Apropos of this, I've been reading a lot of art stuff lately in the ongoing
effort to become a better person. (The only cause worth fighting for is the
lost cause.) It has come to my attention that in a great deal of the
digested discourse on the, ah, manual arts, that is, drawing, painting,
etc., the number of times I've come across the admonishment that artists
should not try to imitate reality is fairly astonishing. Even Van Gogh says
in several of his letters to his brother Theo that it's not necessary to
recreate the exact color of something, but rather to create the color that
best represents that something. Yet in photography, we are severely
censured by large numbers of critics, real and self-styled, if we deviate
even slightly from what they believe to be a spot-on authentic rendering of
a spot-on authentic scene.
Painters are encouraged to give flight to their vision of something. We are
kicked in the (metaphorical) nuts if we try to do the same.

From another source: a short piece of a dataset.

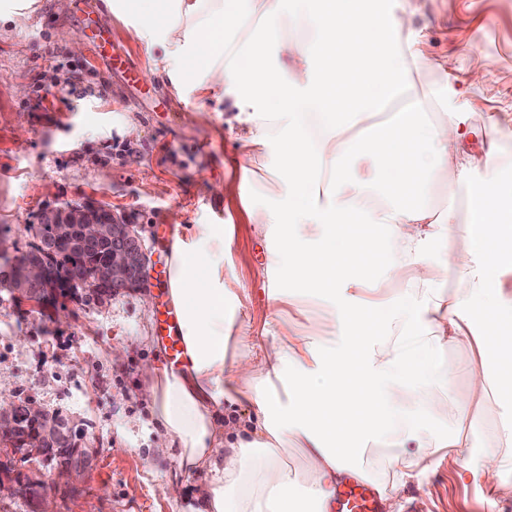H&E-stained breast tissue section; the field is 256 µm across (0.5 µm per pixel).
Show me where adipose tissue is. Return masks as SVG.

Keep fighting the good fight, AG!
--Bob Whitmire
Certified Neanderthal
On Wed, Jun 24, 2015 at 5:29 PM, Ken Norton <ken@xxxxxxxxxxx> wrote:
> If you don't want to see what goes into the hot dog, then turn away
> and delete this post.
>
> This is the picture untouched. Straight out of camera:
>
> http://zone-10.com/tope2/main.php?g2_itemId=17677
>
> This is the picture after extensive artistic license has been used:
>
> http://zone-10.com/tope2/main.php?g2_itemId=17671
>
> The danger in giving this is that you will judge the picture
> differently and apply your own version of reality to the editing. The
> first picture is the starting point. This is the empty canvas that I
> had on my screen. Each artist will apply paints differently and come
> up with different interpretations. This one happens to be mine.